Allowing for continued research, public access and permanent preservation of the island, Congressman Zeldin’s bill, H.R. 1887, will reverse a 2008 law that mandated the public sale of Plum Island by the federal government to the highest bidder. H.R. 1887 was marked up with an amendment and passed the House Homeland Security Committee unanimously last month on April 28, 2016. The bill, as amended, will commission the Government Accountability Office, in consultation with the Department of Homeland Security which currently owns the island, to formulate a comprehensive plan for the future of the island. This plan will include possible alternative uses for the island including a transfer of ownership to another federal agency, the state or local government, a non-profit, or a combination thereof for the purpose of education, research, and conservation.
Since World War II, Plum Island has been utilized as a research laboratory. The facility, which has been under federal jurisdiction since 1899, has since grown to become what is known today as the Plum Island Animal Disease Center. In 2005, the Department of Homeland Security, which currently has jurisdiction over the island, announced that the Animal Disease Center research would be moved to a new federal facility, the Bio-and-Agro Defense Facility (NBAF) in Kansas. To offset the cost of this relocation, a law was enacted that called for the private sale of Plum Island to the highest bidder. However, due to the costs associated with the cleanup and closure of Plum Island, and because of Southold Town zoning restrictions, the federal government would receive far less compensation for the sale of Plum Island.

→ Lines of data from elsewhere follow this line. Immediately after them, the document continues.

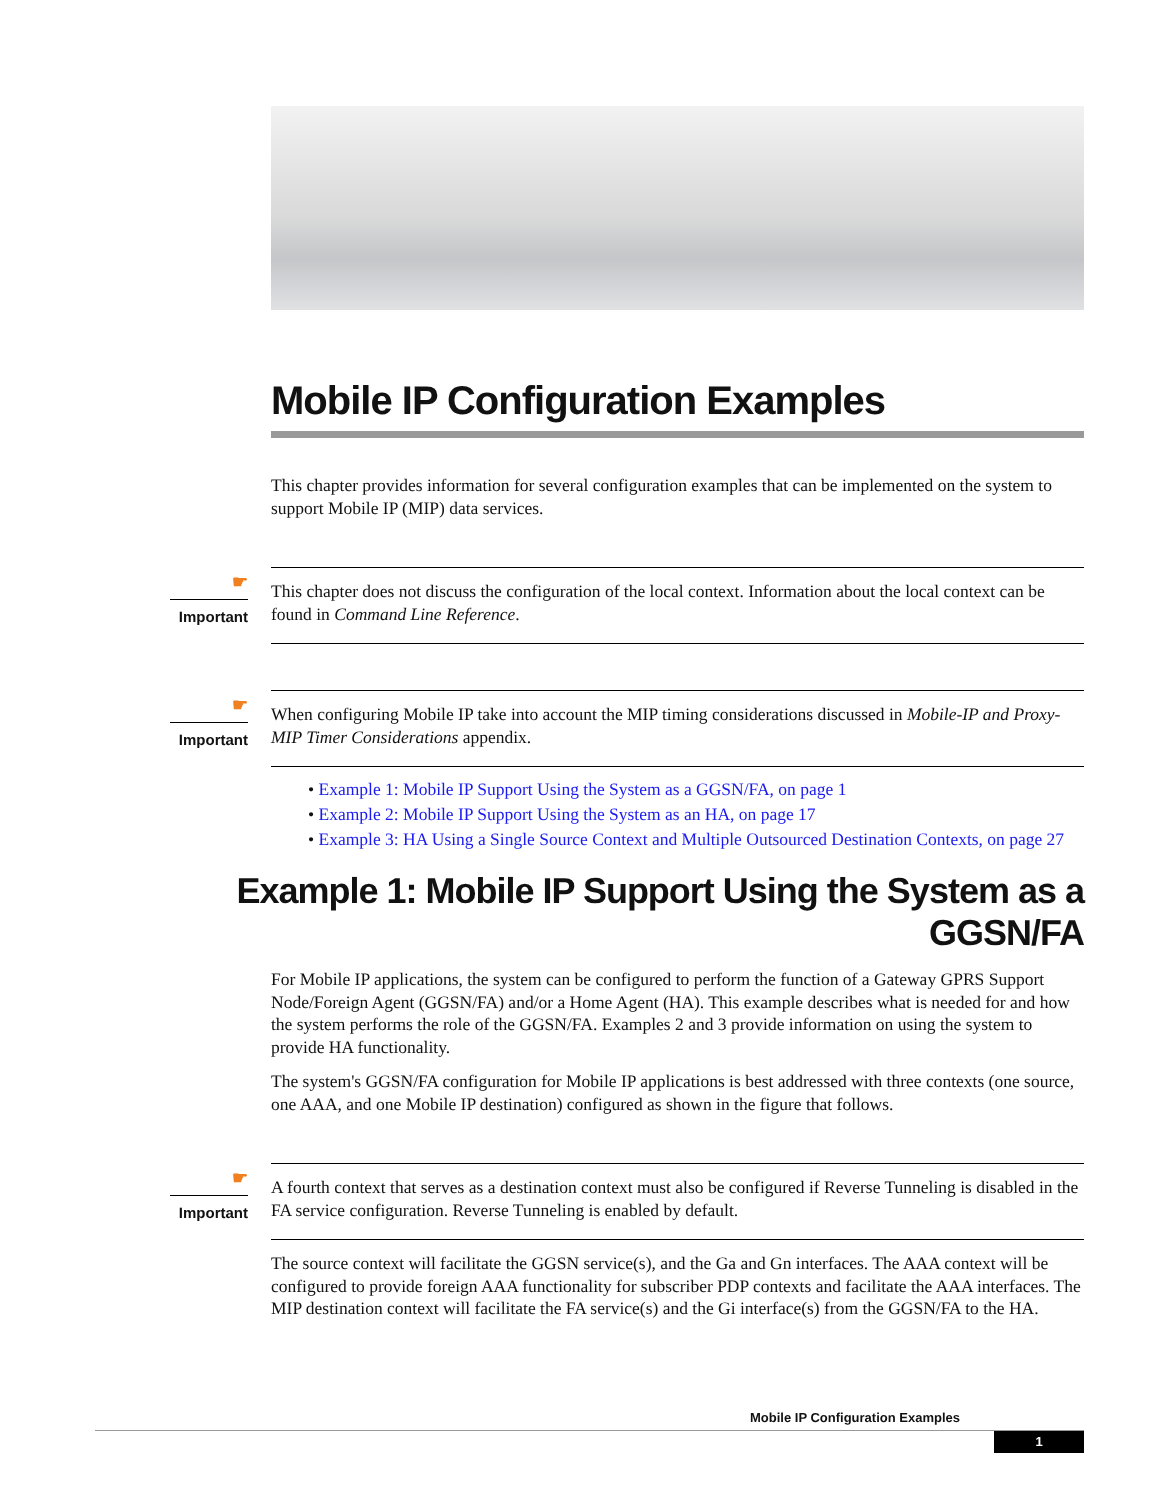Mobile IP Configuration Examples
This chapter provides information for several configuration examples that can be implemented on the system to support Mobile IP (MIP) data services.
☛
Important
This chapter does not discuss the configuration of the local context. Information about the local context can be found in Command Line Reference.
☛
Important
When configuring Mobile IP take into account the MIP timing considerations discussed in Mobile-IP and Proxy-MIP Timer Considerations appendix.
• Example 1: Mobile IP Support Using the System as a GGSN/FA, on page 1
• Example 2: Mobile IP Support Using the System as an HA, on page 17
• Example 3: HA Using a Single Source Context and Multiple Outsourced Destination Contexts, on page 27
Example 1: Mobile IP Support Using the System as a GGSN/FA
For Mobile IP applications, the system can be configured to perform the function of a Gateway GPRS Support Node/Foreign Agent (GGSN/FA) and/or a Home Agent (HA). This example describes what is needed for and how the system performs the role of the GGSN/FA. Examples 2 and 3 provide information on using the system to provide HA functionality.
The system's GGSN/FA configuration for Mobile IP applications is best addressed with three contexts (one source, one AAA, and one Mobile IP destination) configured as shown in the figure that follows.
☛
Important
A fourth context that serves as a destination context must also be configured if Reverse Tunneling is disabled in the FA service configuration. Reverse Tunneling is enabled by default.
The source context will facilitate the GGSN service(s), and the Ga and Gn interfaces. The AAA context will be configured to provide foreign AAA functionality for subscriber PDP contexts and facilitate the AAA interfaces. The MIP destination context will facilitate the FA service(s) and the Gi interface(s) from the GGSN/FA to the HA.
Mobile IP Configuration Examples
1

Congressman Zeldin said, “This afternoon, my legislation to save Plum Island from a sale to the highest bidder passed the House of Representatives unanimously with strong bipartisan support. This is a huge step forward in the efforts to protect and preserve this beautiful land, almost all of which is completely undeveloped. Plum Island, a critical natural, cultural and historical treasure, has been cherished by our local community since before the 1700s, which is why we must protect this land for generations to come. With House passage of this bill, it’s now time for the Senate to act, so that we can get this legislation signed into law by the President this year.”